Quase me senti ofendida com a acusação, mas percebi o quanto aquilo o estava machucando, tanto quanto a mim provavelmente, e eu sabia que ele estava falando aquilo por estar com ciúmes de Marcus.

— Eu não tenho uma fila, Adam. É só você. E se você está dizendo isso por causa do Marcus, você é o maior paranoico de todos os tempos. Ele e eu somos apenas amigos. Amigos de infância, que estudaram no mesmo colégio praticamente a vida toda, e eu não vou simplesmente ignorá-lo porque, por uma ridícula coincidência do destino, vocês têm uma rixa estúpida de jogo.

Eu podia estar errada, mas a sombra de um sorriso parecia querer brotar de seus lábios cerrados. Respirei profundamente quando ele deu dois passos a frente.

— O jeito como ele te segurou, foi meio demais para um amigo de infância.

— Mas é só o que ele é! – Afirmei irritadiça.

— E nós? Somos o que? – Inquiriu-me, chegando mais perto.

Minha respiração acelerada entregava o meu total estado de nervos.

— Eu não sei, Adam! Ontem a noite eu disse que precisava pensar. Eu fiquei muito magoada por você não confiar em mim. E, apesar de eu querer muito, muito, deixar tudo isso para lá e ficar numa boa, você continua demonstrando que não se sente seguro comigo. – Expliquei, virando de costas para ele, para que ele não pudesse ver meus olhos marejados. – Você não acredita no que eu sinto por você.

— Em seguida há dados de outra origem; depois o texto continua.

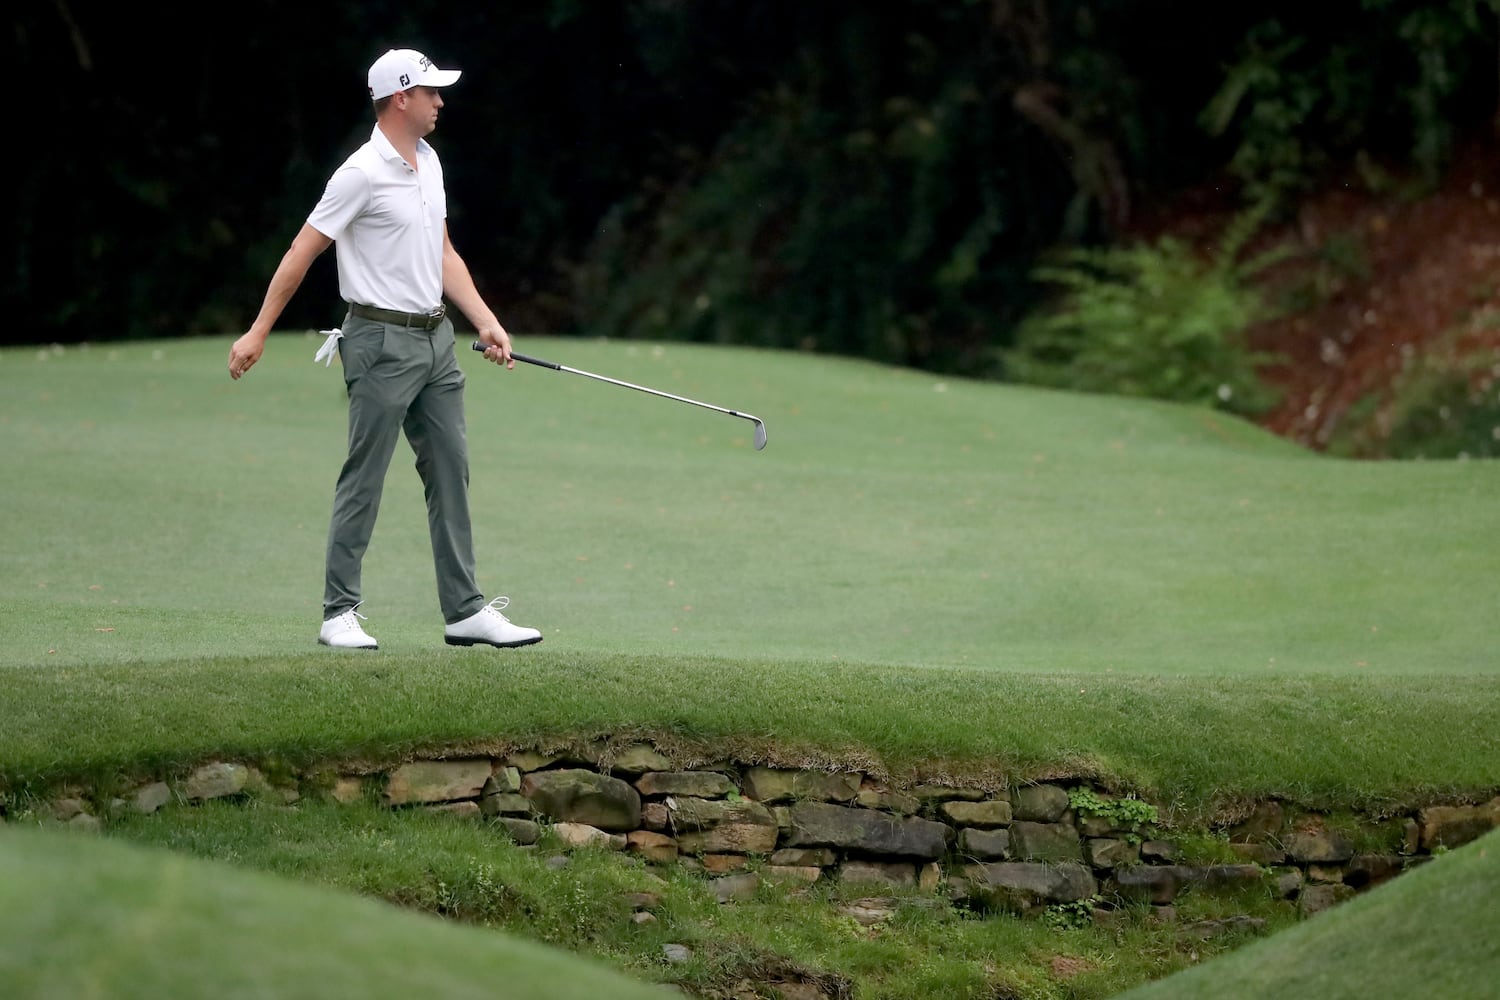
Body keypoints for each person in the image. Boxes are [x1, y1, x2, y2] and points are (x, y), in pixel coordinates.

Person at [227, 47, 541, 652]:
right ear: (402, 97)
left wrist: (486, 319)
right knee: (364, 476)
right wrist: (259, 329)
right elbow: (302, 250)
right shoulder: (359, 173)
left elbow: (444, 253)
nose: (440, 102)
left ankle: (466, 610)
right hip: (377, 340)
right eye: (430, 92)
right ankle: (338, 611)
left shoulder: (430, 161)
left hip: (436, 341)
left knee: (450, 469)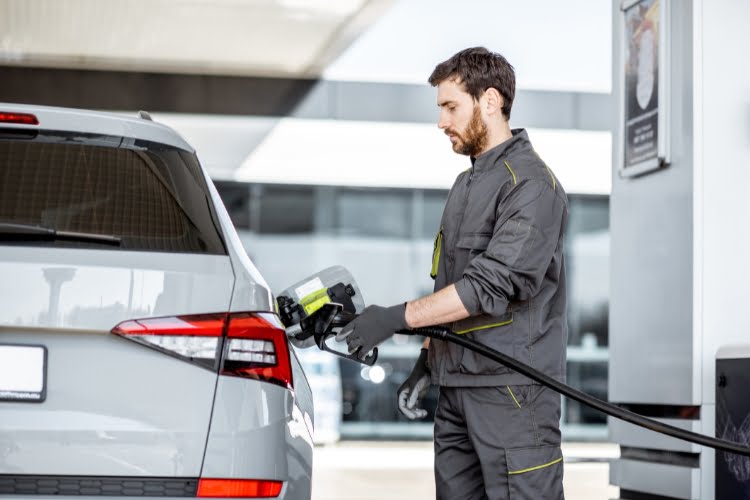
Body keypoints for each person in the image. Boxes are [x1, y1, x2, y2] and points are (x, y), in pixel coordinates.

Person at [337, 47, 568, 499]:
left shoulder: (531, 185)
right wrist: (429, 357)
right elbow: (451, 286)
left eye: (450, 107)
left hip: (512, 394)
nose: (441, 122)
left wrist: (394, 317)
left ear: (490, 101)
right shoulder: (466, 183)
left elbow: (487, 286)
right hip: (458, 385)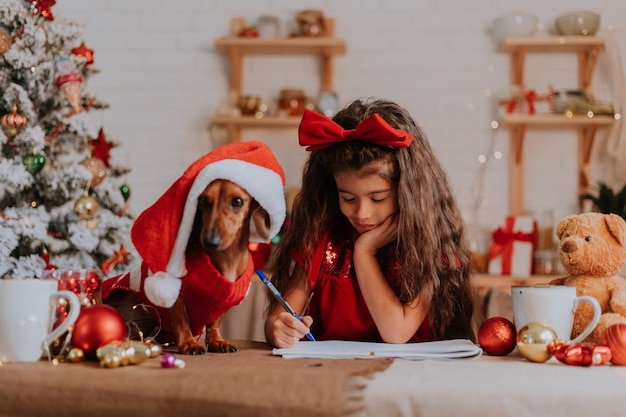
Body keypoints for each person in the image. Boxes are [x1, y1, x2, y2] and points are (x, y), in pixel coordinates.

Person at [264, 98, 476, 348]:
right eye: (348, 198)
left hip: (406, 380)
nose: (362, 213)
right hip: (329, 377)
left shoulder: (431, 248)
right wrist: (278, 329)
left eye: (378, 198)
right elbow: (279, 317)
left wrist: (364, 252)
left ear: (408, 193)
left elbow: (395, 333)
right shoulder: (322, 239)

De repente senti suas mãos alcançarem meus ombros e minhas pernas imediatamente vacilaram. Aquela estática que eu sentia quando ele me tocava ficava a cada toque mais forte. Tínhamos tanta química e ainda sim tantos problemas de relacionamento. Por quê?

Rompendo minha relutância, ele me virou de frente para si e segurou de forma suave, porém firme, as laterais do meu rosto, mantendo meus olhos nos seus.

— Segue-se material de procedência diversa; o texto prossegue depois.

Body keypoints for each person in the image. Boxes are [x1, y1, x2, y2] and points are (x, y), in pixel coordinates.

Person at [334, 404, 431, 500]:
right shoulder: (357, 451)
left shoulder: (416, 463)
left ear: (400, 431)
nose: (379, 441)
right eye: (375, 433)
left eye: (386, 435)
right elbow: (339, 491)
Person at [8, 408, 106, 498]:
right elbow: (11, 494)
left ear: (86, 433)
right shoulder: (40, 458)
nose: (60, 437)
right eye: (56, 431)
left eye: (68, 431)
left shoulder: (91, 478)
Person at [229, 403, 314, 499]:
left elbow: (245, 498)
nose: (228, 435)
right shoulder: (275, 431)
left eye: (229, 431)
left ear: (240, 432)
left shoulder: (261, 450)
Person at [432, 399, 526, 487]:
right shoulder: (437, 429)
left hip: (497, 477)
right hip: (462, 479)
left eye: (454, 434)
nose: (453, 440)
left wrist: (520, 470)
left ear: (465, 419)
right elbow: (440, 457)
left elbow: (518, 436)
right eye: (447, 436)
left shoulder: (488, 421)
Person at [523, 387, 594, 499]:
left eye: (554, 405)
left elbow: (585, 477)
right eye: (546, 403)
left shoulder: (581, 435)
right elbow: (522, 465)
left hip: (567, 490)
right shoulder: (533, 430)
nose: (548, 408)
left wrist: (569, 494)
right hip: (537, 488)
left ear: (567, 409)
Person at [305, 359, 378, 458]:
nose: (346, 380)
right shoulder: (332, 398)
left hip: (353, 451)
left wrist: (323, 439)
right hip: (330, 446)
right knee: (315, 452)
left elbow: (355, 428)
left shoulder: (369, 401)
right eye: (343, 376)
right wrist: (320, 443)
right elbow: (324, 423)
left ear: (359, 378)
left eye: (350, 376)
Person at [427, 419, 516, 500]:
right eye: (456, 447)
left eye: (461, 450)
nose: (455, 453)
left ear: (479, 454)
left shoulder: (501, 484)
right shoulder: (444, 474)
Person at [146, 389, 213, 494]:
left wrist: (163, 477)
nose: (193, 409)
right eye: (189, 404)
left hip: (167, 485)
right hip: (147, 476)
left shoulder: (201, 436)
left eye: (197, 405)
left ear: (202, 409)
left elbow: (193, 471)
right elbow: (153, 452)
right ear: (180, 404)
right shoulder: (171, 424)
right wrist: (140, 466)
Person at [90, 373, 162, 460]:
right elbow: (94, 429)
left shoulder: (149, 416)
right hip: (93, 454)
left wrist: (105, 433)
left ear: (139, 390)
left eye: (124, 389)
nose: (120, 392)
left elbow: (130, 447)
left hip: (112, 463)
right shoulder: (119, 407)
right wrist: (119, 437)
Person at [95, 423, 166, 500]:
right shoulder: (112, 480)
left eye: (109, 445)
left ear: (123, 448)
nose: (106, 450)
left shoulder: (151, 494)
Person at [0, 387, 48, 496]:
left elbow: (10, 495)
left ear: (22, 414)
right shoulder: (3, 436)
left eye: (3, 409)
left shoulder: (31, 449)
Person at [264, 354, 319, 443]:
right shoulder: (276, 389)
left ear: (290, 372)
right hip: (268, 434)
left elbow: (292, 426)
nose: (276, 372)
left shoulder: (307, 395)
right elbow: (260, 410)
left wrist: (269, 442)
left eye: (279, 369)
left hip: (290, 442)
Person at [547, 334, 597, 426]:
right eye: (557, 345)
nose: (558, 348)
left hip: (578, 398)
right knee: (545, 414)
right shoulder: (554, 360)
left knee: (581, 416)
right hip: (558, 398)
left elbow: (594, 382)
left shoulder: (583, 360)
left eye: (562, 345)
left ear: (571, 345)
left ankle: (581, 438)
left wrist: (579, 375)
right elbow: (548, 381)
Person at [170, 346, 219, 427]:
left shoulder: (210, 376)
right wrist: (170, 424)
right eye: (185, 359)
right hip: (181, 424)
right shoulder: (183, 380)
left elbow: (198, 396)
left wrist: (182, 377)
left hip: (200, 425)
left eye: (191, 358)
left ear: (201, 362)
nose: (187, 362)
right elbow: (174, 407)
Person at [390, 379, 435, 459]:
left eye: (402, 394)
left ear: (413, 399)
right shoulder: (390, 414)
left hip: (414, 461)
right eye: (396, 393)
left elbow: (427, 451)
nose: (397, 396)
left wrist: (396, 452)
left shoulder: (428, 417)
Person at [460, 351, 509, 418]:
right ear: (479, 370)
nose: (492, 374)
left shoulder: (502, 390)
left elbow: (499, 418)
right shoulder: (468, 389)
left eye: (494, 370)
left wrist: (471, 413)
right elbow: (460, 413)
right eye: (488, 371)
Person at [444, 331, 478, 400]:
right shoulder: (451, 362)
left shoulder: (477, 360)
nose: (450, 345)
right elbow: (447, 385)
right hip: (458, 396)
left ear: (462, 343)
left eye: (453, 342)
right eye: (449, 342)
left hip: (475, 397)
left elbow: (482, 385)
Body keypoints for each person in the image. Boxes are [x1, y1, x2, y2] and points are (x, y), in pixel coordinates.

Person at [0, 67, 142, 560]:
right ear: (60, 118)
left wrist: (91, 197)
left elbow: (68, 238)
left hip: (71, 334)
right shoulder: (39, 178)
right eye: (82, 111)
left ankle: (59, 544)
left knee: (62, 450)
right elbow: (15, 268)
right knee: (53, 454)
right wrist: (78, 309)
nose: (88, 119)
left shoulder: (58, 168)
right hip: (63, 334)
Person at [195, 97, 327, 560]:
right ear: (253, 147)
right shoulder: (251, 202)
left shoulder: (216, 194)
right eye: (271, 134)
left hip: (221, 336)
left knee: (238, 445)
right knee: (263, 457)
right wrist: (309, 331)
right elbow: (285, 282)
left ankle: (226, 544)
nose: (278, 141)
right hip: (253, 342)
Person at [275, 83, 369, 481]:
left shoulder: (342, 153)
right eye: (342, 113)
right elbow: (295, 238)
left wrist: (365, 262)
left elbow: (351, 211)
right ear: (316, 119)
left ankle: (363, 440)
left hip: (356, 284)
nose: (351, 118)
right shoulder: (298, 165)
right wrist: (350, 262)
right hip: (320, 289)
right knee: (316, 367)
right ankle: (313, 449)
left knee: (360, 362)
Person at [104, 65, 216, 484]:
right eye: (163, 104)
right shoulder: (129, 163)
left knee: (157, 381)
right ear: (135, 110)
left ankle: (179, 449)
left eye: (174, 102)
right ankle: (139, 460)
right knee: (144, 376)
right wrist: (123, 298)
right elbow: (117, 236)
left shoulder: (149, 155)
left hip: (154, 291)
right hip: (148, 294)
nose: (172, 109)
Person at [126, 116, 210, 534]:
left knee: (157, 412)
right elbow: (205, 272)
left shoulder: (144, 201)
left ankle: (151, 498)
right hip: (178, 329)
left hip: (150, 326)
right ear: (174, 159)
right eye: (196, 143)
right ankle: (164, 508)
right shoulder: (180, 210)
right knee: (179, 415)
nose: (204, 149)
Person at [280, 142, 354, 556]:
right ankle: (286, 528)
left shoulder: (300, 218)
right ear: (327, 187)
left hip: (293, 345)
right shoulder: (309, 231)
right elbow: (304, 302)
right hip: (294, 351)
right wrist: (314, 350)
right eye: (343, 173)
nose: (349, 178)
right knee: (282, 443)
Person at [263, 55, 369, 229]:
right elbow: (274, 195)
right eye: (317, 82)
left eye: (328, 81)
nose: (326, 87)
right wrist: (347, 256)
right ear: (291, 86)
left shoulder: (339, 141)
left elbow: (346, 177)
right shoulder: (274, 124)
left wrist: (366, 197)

— Não volte a dizer isso, Amanda. Eu seria um completo imbecil se não acreditasse no que você sente levando em conta que nós estamos aqui, conversando, mesmo depois de tudo o que você ouviu ontem. – Uma lágrima fugiu de minhas orbes e Adam gentilmente a secou. – Obrigado por não me condenar. Você viu quem eu sou, quem eu fui com você e que foi absolutamente real. Então, se eu não estou maluco, acho que você sente por mim o mesmo que eu sinto enlouquecidamente por você. E eu te amo, garota!

Tão logo, antes que eu mesma o fizesse, Adam cortou o espaço entre nós e me beijou, como nunca. Agarrando-me pela cintura e me carregando até me prensar contra o tronco da árvore mais próxima. O resquício da bebida em sua língua desapareceu completamente em poucos segundos e tudo o que restou foi o maravilhoso gosto da reconciliação.

Menos de vinte e quatro horas sem aquilo e eu já o queria como se fora uma eternidade. Meu peito queimava, mas era a sensação mais incrível que já havia sentido na vida. Acho que naquele momento eu realmente percebi, e aceitei que o estava amando. Amando com tudo de mim.

Adam não se distanciou um átomo, mantendo toda a magnitude do nosso momento. Ele parecia querer colocar toda a sua força, física e emocional, naquilo. Suas mãos passearam pelas laterais do meu corpo até encontrarem minhas mãos e levá-las acima da minha cabeça, e me prenderam ali, colada nele. Ao mesmo tempo em que me sentia vulnerável e exposta, seu poder sobre mim soava também extremamente lascivo e excitante. Me senti como uma simples serva de meus próprios desejos e dos desejos dele.

Mas, em um único instante, tudo aquilo foi tirado abruptamente de mim, trazendo-me arrastada para uma realidade de perfeito caos.

— Tire as mãos dela!

Em um segundo, Adam estava no chão com a boca sangrando devido ao forte soco que acabara de levar e eu tentava dar ao meu cérebro os comandos corretos para que meus corpo reagisse.

— Marcus! – Gritei, impedindo que ele voltasse a agredir o outro. – O que diabos você está fazendo?